● Exercise description
The expected result is the segment of the entries that begins with the line containing "lamentarsi di una possibile riforma della" and ends with the last line, copied verbatim.

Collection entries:

Start of Block

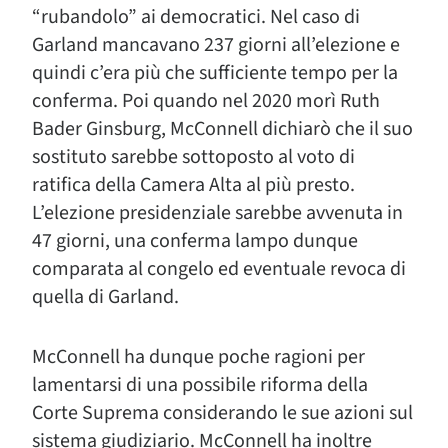
“rubandolo” ai democratici. Nel caso di
Garland mancavano 237 giorni all’elezione e
quindi c’era più che sufficiente tempo per la
conferma. Poi quando nel 2020 morì Ruth
Bader Ginsburg, McConnell dichiarò che il suo
sostituto sarebbe sottoposto al voto di
ratifica della Camera Alta al più presto.
L’elezione presidenziale sarebbe avvenuta in
47 giorni, una conferma lampo dunque
comparata al congelo ed eventuale revoca di
quella di Garland.
McConnell ha dunque poche ragioni per
lamentarsi di una possibile riforma della
Corte Suprema considerando le sue azioni sul
sistema giudiziario. McConnell ha inoltre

End of Block

● Expected answer
lamentarsi di una possibile riforma della
Corte Suprema considerando le sue azioni sul
sistema giudiziario. McConnell ha inoltre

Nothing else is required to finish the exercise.